Might I suggest 2 books if you don’t know about them already. “The Power of Slow” by Christine Louise Hohlbaum http://www.powerofslowbook.com/
and “The Gift of a Year” by Mira Kirshenbaum. ( ihave a copy if you want to borrow it).
Hugs,
Cindy
That’s how I used to be, Cindy, especially before we knew each other. I am “slow” now and loving it. And I recommend it to everyone. Thanks!
I’m learning to make choices that leave me satisfied rather than frustrated and resentful.
YES! Me too, and I’m enjoying the process. You are one of my inspirations…
Becca, You go girl. And thanks for your wonderful compliment. I’ve so enjoyed following you over the years and watching you grow.

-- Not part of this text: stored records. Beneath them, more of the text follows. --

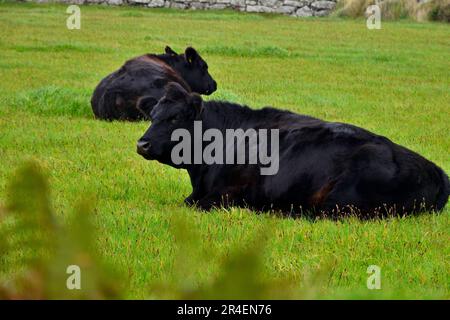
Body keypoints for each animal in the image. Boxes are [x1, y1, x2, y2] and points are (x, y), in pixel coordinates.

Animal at [135, 82, 448, 218]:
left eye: (175, 118)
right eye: (153, 115)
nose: (142, 144)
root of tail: (436, 172)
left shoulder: (226, 193)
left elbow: (192, 204)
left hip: (343, 197)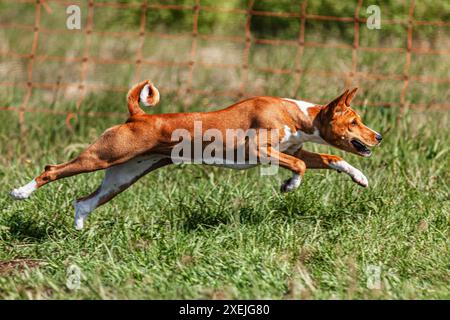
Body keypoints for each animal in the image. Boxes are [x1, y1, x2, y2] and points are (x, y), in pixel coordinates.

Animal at [10, 80, 382, 230]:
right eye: (354, 121)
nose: (378, 136)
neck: (297, 116)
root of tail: (137, 115)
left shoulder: (293, 148)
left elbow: (331, 160)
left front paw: (361, 177)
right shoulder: (258, 149)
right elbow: (300, 166)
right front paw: (289, 186)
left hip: (123, 176)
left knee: (83, 201)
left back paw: (79, 230)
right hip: (102, 157)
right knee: (51, 169)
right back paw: (20, 192)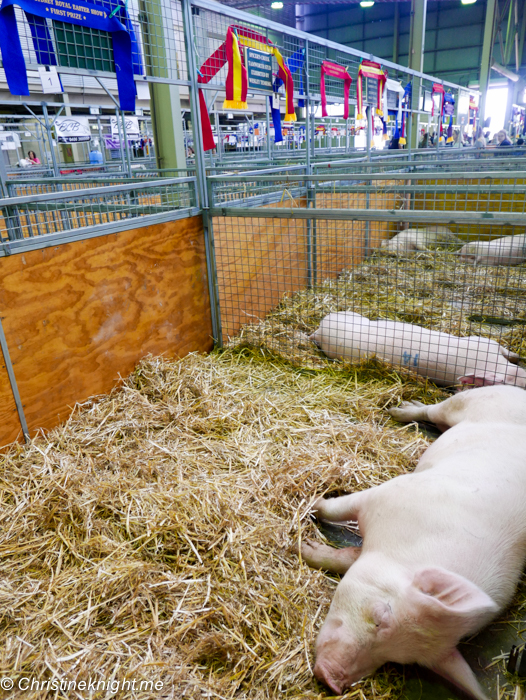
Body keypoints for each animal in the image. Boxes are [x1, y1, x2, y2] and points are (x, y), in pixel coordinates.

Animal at [304, 382, 526, 700]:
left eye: (396, 660)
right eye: (380, 616)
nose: (331, 680)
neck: (402, 553)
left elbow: (345, 559)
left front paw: (306, 547)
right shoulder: (388, 494)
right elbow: (337, 508)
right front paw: (310, 511)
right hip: (472, 399)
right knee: (433, 410)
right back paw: (399, 409)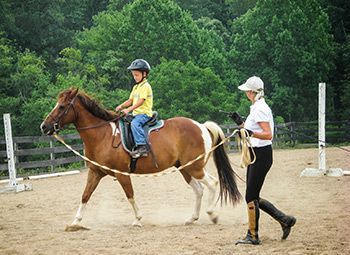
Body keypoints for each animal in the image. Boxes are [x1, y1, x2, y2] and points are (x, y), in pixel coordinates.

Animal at [39, 88, 241, 229]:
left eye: (62, 106)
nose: (44, 126)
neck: (103, 135)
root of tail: (201, 126)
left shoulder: (122, 174)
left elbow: (130, 195)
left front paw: (137, 219)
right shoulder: (95, 172)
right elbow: (85, 195)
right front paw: (75, 222)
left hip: (195, 167)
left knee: (212, 183)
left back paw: (212, 214)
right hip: (184, 168)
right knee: (198, 190)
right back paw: (192, 218)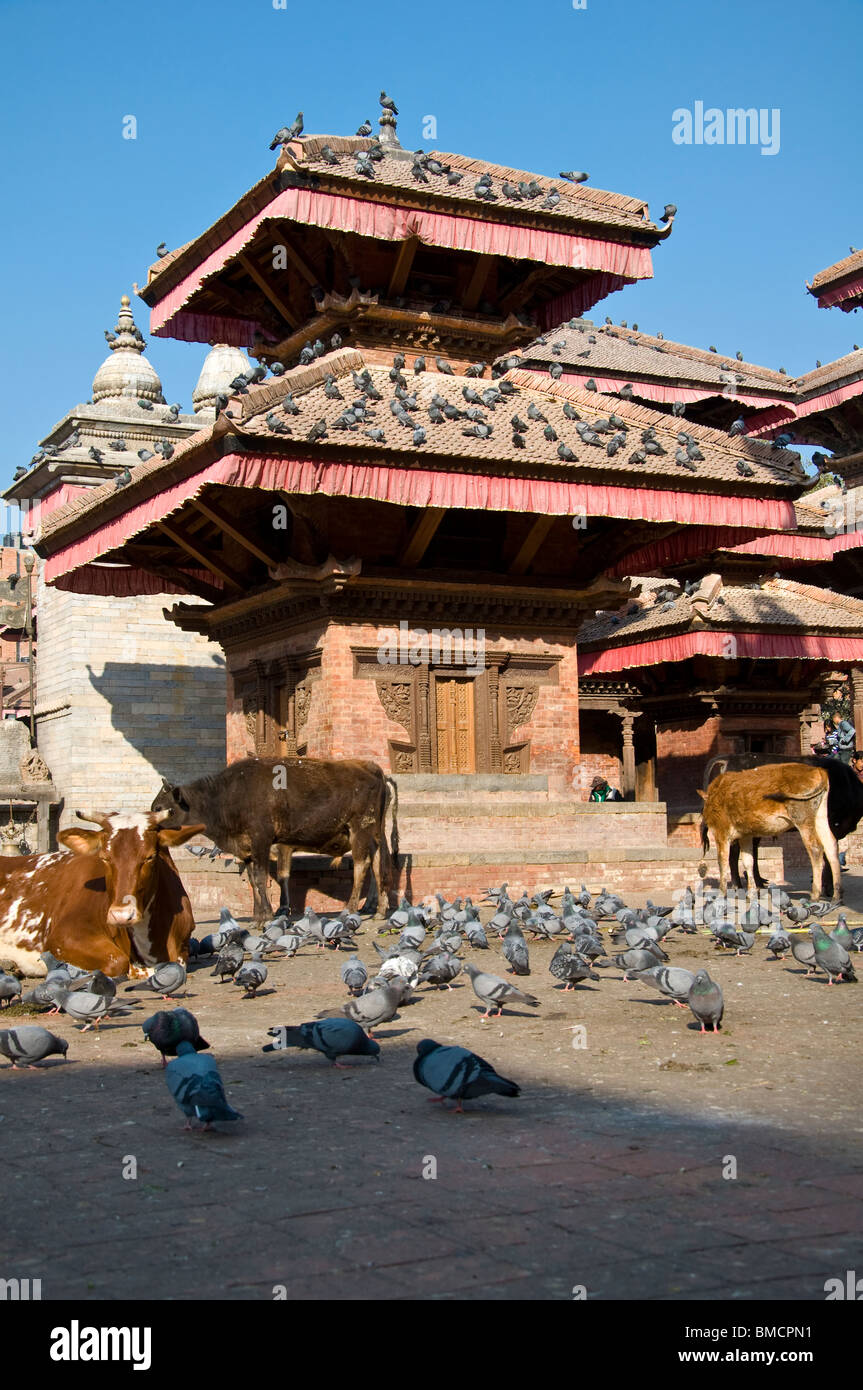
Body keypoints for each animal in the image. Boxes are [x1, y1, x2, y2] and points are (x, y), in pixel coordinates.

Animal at [700, 756, 861, 895]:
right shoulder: (834, 824)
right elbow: (828, 855)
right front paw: (829, 888)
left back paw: (756, 883)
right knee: (734, 854)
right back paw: (739, 885)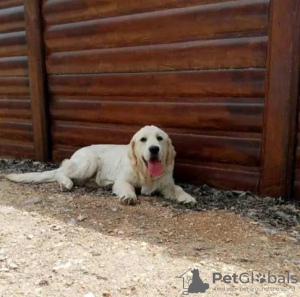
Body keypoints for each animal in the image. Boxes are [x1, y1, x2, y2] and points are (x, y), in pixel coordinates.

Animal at [6, 123, 197, 205]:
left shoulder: (166, 183)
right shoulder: (122, 181)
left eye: (159, 138)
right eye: (143, 139)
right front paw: (129, 196)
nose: (154, 149)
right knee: (62, 172)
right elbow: (127, 187)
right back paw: (66, 183)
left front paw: (187, 197)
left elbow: (177, 188)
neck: (146, 173)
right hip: (89, 162)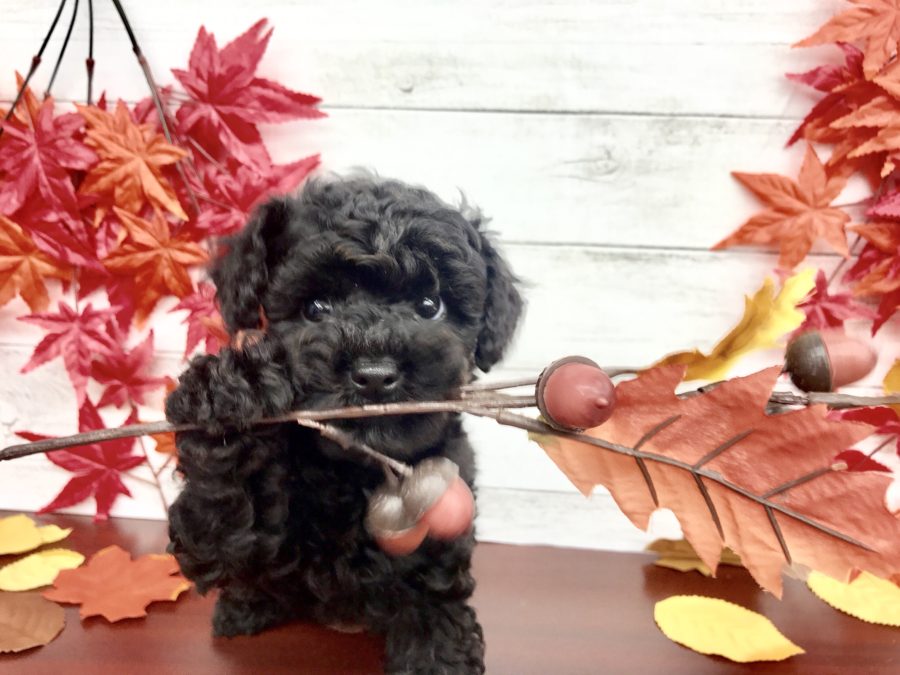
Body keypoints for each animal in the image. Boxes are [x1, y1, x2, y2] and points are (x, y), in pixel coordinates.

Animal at [165, 174, 522, 674]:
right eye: (316, 308)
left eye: (430, 305)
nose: (374, 375)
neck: (355, 470)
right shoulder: (226, 539)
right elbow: (218, 530)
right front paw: (223, 395)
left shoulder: (442, 519)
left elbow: (434, 591)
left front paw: (438, 656)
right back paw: (246, 606)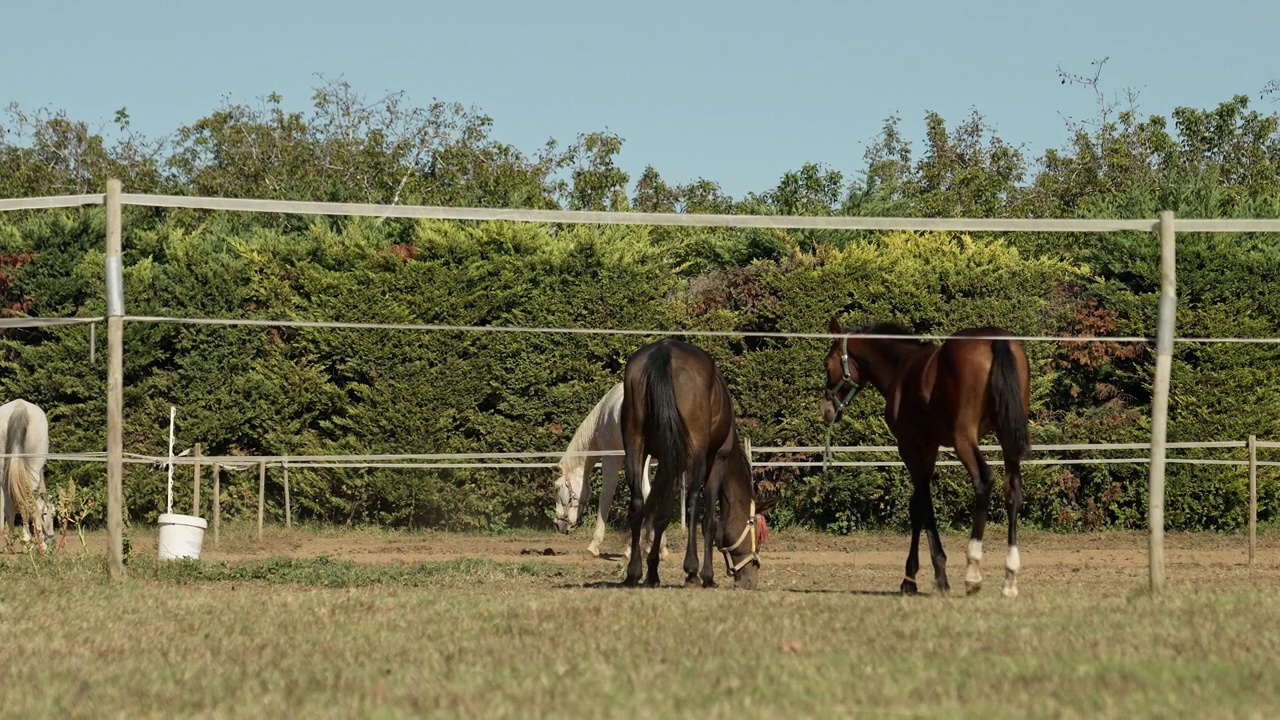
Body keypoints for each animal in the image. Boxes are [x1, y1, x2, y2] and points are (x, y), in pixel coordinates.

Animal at [616, 335, 768, 589]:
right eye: (755, 530)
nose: (750, 578)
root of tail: (664, 351)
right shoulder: (716, 460)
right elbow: (708, 519)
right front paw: (704, 574)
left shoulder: (667, 461)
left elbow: (662, 514)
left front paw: (652, 572)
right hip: (695, 455)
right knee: (694, 502)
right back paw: (693, 572)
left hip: (636, 447)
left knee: (637, 503)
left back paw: (633, 573)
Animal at [824, 317, 1034, 594]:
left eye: (827, 364)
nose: (827, 410)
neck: (902, 368)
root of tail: (996, 341)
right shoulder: (930, 449)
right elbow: (917, 507)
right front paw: (910, 578)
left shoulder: (909, 448)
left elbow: (924, 504)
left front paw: (936, 575)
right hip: (1007, 435)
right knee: (1012, 487)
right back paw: (1010, 577)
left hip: (964, 439)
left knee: (984, 481)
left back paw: (973, 571)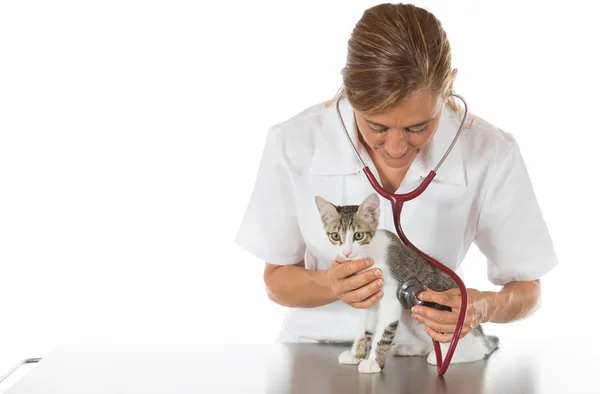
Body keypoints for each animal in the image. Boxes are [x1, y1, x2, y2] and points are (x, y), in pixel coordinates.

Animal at [312, 192, 500, 374]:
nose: (347, 252)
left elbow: (383, 333)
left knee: (476, 350)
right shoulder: (368, 296)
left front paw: (373, 362)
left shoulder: (391, 298)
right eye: (336, 236)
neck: (369, 254)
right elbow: (364, 328)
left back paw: (449, 356)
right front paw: (355, 354)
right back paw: (411, 348)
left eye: (358, 235)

Though I’m not writing my memoir, or much of anything these days, this is exactly what I needed to read this morning. Life is full of lessons that I’m finally choosing to learn.
Deirdre,
Thanks so much for your visit. You pay me a high compliment for which I am extremely grateful. I’m glad you found words to resonate with here. I hope you’ll come back again soon.
Joan, Remember to always take time to bead the roses. I miss you! Hugs! Donna
Donna, How wonderful to see you here. I miss you too! There is always time to bead the roses unless one is writing a book. I plan to get back to them soon! Do you get down this way? would love to see you and do some catch up.